(Problem description) Can you reproduce the data from the line with "genus: Calyptocarpus" to the line with "scientific name: Ficus sur", both included, replacing "scientific name" with "binomial name" and changing nothing else?

__________________________________________________

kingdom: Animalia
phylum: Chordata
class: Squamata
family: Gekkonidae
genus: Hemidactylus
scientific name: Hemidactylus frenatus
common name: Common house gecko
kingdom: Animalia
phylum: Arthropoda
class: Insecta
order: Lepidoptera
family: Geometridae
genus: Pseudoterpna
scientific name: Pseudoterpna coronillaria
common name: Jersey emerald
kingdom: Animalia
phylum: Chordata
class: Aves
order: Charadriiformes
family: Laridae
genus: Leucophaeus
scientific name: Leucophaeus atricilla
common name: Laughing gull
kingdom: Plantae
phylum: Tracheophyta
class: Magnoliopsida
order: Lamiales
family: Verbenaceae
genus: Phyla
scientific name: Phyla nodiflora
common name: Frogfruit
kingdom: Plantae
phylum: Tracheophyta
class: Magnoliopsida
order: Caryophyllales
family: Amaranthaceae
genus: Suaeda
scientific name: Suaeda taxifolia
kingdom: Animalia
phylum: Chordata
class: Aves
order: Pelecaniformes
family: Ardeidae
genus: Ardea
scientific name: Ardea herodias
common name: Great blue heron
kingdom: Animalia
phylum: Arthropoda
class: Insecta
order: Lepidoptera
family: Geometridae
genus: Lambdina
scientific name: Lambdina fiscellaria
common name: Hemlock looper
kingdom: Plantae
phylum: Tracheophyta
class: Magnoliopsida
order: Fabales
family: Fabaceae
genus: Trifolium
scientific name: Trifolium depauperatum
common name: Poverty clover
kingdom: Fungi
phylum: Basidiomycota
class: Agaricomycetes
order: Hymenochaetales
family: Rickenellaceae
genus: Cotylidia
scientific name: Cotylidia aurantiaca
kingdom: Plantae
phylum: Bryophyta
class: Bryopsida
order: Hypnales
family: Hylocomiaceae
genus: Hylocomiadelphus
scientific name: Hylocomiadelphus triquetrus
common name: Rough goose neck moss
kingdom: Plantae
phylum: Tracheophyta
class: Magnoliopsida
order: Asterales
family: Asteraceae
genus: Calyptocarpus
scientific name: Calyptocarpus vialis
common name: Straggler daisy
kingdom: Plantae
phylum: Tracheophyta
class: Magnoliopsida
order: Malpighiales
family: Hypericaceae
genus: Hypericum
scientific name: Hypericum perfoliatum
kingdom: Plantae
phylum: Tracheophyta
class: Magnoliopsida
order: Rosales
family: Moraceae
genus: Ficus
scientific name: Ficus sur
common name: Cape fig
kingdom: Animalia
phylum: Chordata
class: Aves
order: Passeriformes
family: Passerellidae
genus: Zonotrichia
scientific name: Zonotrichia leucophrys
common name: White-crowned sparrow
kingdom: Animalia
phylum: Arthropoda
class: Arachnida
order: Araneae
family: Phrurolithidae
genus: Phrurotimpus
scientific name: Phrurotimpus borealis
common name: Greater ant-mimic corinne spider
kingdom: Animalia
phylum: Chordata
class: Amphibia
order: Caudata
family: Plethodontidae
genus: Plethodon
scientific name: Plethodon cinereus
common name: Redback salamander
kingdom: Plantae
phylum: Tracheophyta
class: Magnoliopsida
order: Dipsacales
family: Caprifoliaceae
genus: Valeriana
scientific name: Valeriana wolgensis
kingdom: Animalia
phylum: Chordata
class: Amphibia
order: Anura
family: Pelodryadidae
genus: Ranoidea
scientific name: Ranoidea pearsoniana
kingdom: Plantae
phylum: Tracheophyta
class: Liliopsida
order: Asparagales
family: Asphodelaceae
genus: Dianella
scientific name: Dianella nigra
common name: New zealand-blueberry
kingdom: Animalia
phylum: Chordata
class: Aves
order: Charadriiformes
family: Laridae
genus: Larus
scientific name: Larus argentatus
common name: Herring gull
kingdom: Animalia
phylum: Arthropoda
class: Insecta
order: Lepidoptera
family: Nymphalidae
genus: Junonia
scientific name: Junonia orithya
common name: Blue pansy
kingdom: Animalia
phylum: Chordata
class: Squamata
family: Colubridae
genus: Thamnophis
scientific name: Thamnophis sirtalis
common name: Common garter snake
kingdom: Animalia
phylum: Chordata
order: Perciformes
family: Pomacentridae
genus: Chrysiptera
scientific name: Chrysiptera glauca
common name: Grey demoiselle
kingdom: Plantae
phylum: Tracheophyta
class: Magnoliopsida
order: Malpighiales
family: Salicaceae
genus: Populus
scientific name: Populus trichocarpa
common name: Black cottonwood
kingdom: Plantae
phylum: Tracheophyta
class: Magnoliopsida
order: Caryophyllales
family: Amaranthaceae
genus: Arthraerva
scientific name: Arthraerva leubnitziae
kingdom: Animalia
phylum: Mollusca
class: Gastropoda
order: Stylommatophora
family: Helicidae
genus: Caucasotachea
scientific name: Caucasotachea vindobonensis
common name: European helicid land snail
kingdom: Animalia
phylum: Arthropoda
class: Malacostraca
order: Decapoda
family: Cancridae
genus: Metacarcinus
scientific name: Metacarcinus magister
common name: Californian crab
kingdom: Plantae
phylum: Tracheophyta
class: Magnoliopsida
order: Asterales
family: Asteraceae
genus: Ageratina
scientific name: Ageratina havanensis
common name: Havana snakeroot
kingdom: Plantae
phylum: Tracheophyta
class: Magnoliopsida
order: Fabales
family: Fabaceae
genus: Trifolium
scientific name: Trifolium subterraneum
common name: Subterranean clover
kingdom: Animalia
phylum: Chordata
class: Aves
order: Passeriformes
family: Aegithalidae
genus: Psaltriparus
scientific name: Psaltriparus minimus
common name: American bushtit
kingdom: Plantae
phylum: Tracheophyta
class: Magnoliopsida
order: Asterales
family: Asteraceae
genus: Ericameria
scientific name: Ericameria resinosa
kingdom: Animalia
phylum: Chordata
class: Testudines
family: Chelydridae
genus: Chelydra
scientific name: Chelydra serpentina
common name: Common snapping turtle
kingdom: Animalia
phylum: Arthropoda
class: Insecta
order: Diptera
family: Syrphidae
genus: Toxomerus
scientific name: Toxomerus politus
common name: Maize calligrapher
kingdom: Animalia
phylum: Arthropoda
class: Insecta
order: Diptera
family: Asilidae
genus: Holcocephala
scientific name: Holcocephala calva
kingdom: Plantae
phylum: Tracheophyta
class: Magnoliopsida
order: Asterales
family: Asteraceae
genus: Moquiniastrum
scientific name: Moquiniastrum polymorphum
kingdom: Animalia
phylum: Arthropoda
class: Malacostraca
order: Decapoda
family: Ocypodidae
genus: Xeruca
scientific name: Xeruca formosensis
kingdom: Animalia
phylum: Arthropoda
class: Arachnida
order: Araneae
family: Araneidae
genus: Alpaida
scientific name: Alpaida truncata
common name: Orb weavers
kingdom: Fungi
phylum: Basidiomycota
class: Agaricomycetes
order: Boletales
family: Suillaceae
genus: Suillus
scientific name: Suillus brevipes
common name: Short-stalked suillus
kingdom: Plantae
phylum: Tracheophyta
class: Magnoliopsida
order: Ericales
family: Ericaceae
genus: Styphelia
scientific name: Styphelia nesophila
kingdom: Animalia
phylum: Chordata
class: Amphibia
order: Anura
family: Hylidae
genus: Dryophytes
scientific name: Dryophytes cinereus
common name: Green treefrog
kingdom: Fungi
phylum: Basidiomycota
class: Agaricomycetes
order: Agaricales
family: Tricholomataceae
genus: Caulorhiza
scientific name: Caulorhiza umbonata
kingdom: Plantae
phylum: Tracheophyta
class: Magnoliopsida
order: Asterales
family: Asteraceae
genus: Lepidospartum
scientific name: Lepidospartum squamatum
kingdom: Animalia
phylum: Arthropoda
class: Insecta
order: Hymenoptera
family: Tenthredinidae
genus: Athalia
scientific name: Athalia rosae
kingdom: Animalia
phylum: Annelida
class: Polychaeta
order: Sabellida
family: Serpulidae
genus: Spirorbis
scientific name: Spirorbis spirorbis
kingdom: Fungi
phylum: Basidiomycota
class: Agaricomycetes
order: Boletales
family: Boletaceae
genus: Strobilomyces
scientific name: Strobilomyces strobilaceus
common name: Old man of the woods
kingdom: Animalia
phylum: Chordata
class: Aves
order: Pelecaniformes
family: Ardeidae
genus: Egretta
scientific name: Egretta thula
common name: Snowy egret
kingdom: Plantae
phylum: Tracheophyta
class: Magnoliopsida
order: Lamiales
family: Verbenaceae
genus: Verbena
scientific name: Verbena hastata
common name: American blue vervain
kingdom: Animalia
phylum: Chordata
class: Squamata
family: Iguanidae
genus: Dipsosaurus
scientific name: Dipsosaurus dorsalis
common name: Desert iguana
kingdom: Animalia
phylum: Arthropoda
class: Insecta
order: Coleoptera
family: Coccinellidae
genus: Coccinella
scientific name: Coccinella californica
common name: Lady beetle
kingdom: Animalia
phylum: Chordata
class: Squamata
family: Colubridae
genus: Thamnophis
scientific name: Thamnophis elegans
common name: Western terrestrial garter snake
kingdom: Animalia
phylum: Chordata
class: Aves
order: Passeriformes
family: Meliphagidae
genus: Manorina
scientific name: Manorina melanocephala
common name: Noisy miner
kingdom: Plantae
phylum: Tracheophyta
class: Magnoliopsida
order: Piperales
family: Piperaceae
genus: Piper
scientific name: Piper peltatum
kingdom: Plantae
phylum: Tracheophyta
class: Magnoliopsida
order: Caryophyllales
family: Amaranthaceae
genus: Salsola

__________________________________________________

(Result of this exercise)
genus: Calyptocarpus
binomial name: Calyptocarpus vialis
common name: Straggler daisy
kingdom: Plantae
phylum: Tracheophyta
class: Magnoliopsida
order: Malpighiales
family: Hypericaceae
genus: Hypericum
binomial name: Hypericum perfoliatum
kingdom: Plantae
phylum: Tracheophyta
class: Magnoliopsida
order: Rosales
family: Moraceae
genus: Ficus
binomial name: Ficus sur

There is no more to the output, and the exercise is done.